**Data for this task**
---*---

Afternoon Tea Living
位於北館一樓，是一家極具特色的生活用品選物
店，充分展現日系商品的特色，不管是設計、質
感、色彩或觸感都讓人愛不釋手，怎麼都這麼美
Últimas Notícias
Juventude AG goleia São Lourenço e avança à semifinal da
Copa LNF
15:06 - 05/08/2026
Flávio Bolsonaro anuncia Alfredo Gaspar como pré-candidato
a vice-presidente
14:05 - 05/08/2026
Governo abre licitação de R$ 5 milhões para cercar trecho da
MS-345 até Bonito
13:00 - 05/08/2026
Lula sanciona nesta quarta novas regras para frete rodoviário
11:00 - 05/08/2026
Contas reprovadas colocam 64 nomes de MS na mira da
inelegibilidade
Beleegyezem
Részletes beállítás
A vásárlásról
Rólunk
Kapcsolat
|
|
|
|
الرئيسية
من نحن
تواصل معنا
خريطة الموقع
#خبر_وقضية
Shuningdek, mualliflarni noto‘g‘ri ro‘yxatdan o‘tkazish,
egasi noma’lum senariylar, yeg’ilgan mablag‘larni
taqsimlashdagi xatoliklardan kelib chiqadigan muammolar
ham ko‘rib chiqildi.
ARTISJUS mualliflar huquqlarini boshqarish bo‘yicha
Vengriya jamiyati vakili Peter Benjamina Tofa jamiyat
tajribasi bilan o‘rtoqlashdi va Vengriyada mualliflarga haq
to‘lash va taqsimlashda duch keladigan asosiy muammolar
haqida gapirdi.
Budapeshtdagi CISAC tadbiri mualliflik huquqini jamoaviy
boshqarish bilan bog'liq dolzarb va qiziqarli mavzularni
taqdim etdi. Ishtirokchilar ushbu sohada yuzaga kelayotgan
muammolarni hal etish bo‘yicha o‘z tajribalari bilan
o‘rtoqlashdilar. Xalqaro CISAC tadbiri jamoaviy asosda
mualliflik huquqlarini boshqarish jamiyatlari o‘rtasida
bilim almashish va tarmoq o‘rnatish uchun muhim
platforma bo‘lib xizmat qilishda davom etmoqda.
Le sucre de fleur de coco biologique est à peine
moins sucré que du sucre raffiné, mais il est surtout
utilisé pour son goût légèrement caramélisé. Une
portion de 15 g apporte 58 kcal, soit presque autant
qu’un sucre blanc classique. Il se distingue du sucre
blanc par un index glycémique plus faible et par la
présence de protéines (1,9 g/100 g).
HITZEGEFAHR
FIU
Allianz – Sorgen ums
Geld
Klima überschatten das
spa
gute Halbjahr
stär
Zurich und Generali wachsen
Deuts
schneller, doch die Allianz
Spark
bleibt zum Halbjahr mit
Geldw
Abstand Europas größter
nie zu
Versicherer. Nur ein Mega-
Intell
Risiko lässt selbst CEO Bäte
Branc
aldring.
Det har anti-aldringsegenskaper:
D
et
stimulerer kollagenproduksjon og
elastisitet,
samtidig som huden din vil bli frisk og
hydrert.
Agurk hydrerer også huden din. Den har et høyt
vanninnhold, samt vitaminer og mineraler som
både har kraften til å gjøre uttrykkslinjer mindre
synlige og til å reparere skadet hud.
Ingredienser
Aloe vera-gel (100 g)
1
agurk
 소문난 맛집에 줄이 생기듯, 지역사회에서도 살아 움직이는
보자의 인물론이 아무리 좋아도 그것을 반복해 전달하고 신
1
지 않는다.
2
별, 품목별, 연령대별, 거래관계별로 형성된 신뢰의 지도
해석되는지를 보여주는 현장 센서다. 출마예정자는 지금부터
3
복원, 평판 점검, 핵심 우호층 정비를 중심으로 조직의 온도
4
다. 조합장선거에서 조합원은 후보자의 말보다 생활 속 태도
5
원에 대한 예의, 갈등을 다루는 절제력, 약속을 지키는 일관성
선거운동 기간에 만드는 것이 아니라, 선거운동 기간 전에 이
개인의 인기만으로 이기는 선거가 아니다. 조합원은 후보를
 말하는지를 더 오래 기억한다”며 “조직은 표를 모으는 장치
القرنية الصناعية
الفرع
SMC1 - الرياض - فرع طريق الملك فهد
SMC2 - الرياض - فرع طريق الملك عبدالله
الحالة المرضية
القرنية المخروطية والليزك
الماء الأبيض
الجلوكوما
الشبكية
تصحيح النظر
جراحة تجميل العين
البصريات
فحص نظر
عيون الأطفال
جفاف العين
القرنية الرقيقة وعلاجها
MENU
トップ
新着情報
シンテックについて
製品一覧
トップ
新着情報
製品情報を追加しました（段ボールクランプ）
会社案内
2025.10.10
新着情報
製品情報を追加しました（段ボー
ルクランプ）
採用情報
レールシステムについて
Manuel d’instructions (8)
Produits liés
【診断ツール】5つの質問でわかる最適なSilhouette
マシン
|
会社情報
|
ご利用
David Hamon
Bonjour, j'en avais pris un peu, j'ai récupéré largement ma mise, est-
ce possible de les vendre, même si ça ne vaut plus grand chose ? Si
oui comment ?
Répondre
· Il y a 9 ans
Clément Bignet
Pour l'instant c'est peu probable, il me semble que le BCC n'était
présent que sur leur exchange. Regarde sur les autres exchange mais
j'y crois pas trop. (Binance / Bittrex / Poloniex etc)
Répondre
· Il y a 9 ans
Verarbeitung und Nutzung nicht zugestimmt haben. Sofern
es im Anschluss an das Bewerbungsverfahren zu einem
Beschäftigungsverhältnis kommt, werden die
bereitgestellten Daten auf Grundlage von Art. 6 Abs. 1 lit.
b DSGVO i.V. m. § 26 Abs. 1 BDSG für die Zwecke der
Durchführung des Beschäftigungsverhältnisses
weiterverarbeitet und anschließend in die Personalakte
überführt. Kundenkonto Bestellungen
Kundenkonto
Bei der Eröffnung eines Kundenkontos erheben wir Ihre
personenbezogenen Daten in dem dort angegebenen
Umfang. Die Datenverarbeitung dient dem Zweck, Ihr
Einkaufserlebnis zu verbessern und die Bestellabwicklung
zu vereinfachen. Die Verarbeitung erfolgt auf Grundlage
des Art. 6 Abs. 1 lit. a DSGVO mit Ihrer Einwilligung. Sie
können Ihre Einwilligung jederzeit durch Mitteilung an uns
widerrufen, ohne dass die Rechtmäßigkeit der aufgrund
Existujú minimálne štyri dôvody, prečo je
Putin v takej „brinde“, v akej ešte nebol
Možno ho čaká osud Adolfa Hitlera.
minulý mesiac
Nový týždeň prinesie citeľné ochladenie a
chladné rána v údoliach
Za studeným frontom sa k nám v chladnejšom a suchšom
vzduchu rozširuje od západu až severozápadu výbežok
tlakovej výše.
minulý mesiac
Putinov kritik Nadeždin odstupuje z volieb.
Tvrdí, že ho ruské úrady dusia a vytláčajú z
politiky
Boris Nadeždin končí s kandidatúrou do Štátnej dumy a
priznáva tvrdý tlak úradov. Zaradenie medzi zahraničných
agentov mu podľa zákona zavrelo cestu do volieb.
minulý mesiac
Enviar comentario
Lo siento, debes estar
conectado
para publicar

---*---

**Aim of the task**
Copy every line of the rows above without altering any of them, keeping the original order.

**Written solution**
Afternoon Tea Living
位於北館一樓，是一家極具特色的生活用品選物
店，充分展現日系商品的特色，不管是設計、質
感、色彩或觸感都讓人愛不釋手，怎麼都這麼美
Últimas Notícias
Juventude AG goleia São Lourenço e avança à semifinal da
Copa LNF
15:06 - 05/08/2026
Flávio Bolsonaro anuncia Alfredo Gaspar como pré-candidato
a vice-presidente
14:05 - 05/08/2026
Governo abre licitação de R$ 5 milhões para cercar trecho da
MS-345 até Bonito
13:00 - 05/08/2026
Lula sanciona nesta quarta novas regras para frete rodoviário
11:00 - 05/08/2026
Contas reprovadas colocam 64 nomes de MS na mira da
inelegibilidade
Beleegyezem
Részletes beállítás
A vásárlásról
Rólunk
Kapcsolat
|
|
|
|
الرئيسية
من نحن
تواصل معنا
خريطة الموقع
#خبر_وقضية
Shuningdek, mualliflarni noto‘g‘ri ro‘yxatdan o‘tkazish,
egasi noma’lum senariylar, yeg’ilgan mablag‘larni
taqsimlashdagi xatoliklardan kelib chiqadigan muammolar
ham ko‘rib chiqildi.
ARTISJUS mualliflar huquqlarini boshqarish bo‘yicha
Vengriya jamiyati vakili Peter Benjamina Tofa jamiyat
tajribasi bilan o‘rtoqlashdi va Vengriyada mualliflarga haq
to‘lash va taqsimlashda duch keladigan asosiy muammolar
haqida gapirdi.
Budapeshtdagi CISAC tadbiri mualliflik huquqini jamoaviy
boshqarish bilan bog'liq dolzarb va qiziqarli mavzularni
taqdim etdi. Ishtirokchilar ushbu sohada yuzaga kelayotgan
muammolarni hal etish bo‘yicha o‘z tajribalari bilan
o‘rtoqlashdilar. Xalqaro CISAC tadbiri jamoaviy asosda
mualliflik huquqlarini boshqarish jamiyatlari o‘rtasida
bilim almashish va tarmoq o‘rnatish uchun muhim
platforma bo‘lib xizmat qilishda davom etmoqda.
Le sucre de fleur de coco biologique est à peine
moins sucré que du sucre raffiné, mais il est surtout
utilisé pour son goût légèrement caramélisé. Une
portion de 15 g apporte 58 kcal, soit presque autant
qu’un sucre blanc classique. Il se distingue du sucre
blanc par un index glycémique plus faible et par la
présence de protéines (1,9 g/100 g).
HITZEGEFAHR
FIU
Allianz – Sorgen ums
Geld
Klima überschatten das
spa
gute Halbjahr
stär
Zurich und Generali wachsen
Deuts
schneller, doch die Allianz
Spark
bleibt zum Halbjahr mit
Geldw
Abstand Europas größter
nie zu
Versicherer. Nur ein Mega-
Intell
Risiko lässt selbst CEO Bäte
Branc
aldring.
Det har anti-aldringsegenskaper:
D
et
stimulerer kollagenproduksjon og
elastisitet,
samtidig som huden din vil bli frisk og
hydrert.
Agurk hydrerer også huden din. Den har et høyt
vanninnhold, samt vitaminer og mineraler som
både har kraften til å gjøre uttrykkslinjer mindre
synlige og til å reparere skadet hud.
Ingredienser
Aloe vera-gel (100 g)
1
agurk
 소문난 맛집에 줄이 생기듯, 지역사회에서도 살아 움직이는
보자의 인물론이 아무리 좋아도 그것을 반복해 전달하고 신
1
지 않는다.
2
별, 품목별, 연령대별, 거래관계별로 형성된 신뢰의 지도
해석되는지를 보여주는 현장 센서다. 출마예정자는 지금부터
3
복원, 평판 점검, 핵심 우호층 정비를 중심으로 조직의 온도
4
다. 조합장선거에서 조합원은 후보자의 말보다 생활 속 태도
5
원에 대한 예의, 갈등을 다루는 절제력, 약속을 지키는 일관성
선거운동 기간에 만드는 것이 아니라, 선거운동 기간 전에 이
개인의 인기만으로 이기는 선거가 아니다. 조합원은 후보를
 말하는지를 더 오래 기억한다”며 “조직은 표를 모으는 장치
القرنية الصناعية
الفرع
SMC1 - الرياض - فرع طريق الملك فهد
SMC2 - الرياض - فرع طريق الملك عبدالله
الحالة المرضية
القرنية المخروطية والليزك
الماء الأبيض
الجلوكوما
الشبكية
تصحيح النظر
جراحة تجميل العين
البصريات
فحص نظر
عيون الأطفال
جفاف العين
القرنية الرقيقة وعلاجها
MENU
トップ
新着情報
シンテックについて
製品一覧
トップ
新着情報
製品情報を追加しました（段ボールクランプ）
会社案内
2025.10.10
新着情報
製品情報を追加しました（段ボー
ルクランプ）
採用情報
レールシステムについて
Manuel d’instructions (8)
Produits liés
【診断ツール】5つの質問でわかる最適なSilhouette
マシン
|
会社情報
|
ご利用
David Hamon
Bonjour, j'en avais pris un peu, j'ai récupéré largement ma mise, est-
ce possible de les vendre, même si ça ne vaut plus grand chose ? Si
oui comment ?
Répondre
· Il y a 9 ans
Clément Bignet
Pour l'instant c'est peu probable, il me semble que le BCC n'était
présent que sur leur exchange. Regarde sur les autres exchange mais
j'y crois pas trop. (Binance / Bittrex / Poloniex etc)
Répondre
· Il y a 9 ans
Verarbeitung und Nutzung nicht zugestimmt haben. Sofern
es im Anschluss an das Bewerbungsverfahren zu einem
Beschäftigungsverhältnis kommt, werden die
bereitgestellten Daten auf Grundlage von Art. 6 Abs. 1 lit.
b DSGVO i.V. m. § 26 Abs. 1 BDSG für die Zwecke der
Durchführung des Beschäftigungsverhältnisses
weiterverarbeitet und anschließend in die Personalakte
überführt. Kundenkonto Bestellungen
Kundenkonto
Bei der Eröffnung eines Kundenkontos erheben wir Ihre
personenbezogenen Daten in dem dort angegebenen
Umfang. Die Datenverarbeitung dient dem Zweck, Ihr
Einkaufserlebnis zu verbessern und die Bestellabwicklung
zu vereinfachen. Die Verarbeitung erfolgt auf Grundlage
des Art. 6 Abs. 1 lit. a DSGVO mit Ihrer Einwilligung. Sie
können Ihre Einwilligung jederzeit durch Mitteilung an uns
widerrufen, ohne dass die Rechtmäßigkeit der aufgrund
Existujú minimálne štyri dôvody, prečo je
Putin v takej „brinde“, v akej ešte nebol
Možno ho čaká osud Adolfa Hitlera.
minulý mesiac
Nový týždeň prinesie citeľné ochladenie a
chladné rána v údoliach
Za studeným frontom sa k nám v chladnejšom a suchšom
vzduchu rozširuje od západu až severozápadu výbežok
tlakovej výše.
minulý mesiac
Putinov kritik Nadeždin odstupuje z volieb.
Tvrdí, že ho ruské úrady dusia a vytláčajú z
politiky
Boris Nadeždin končí s kandidatúrou do Štátnej dumy a
priznáva tvrdý tlak úradov. Zaradenie medzi zahraničných
agentov mu podľa zákona zavrelo cestu do volieb.
minulý mesiac
Enviar comentario
Lo siento, debes estar
conectado
para publicar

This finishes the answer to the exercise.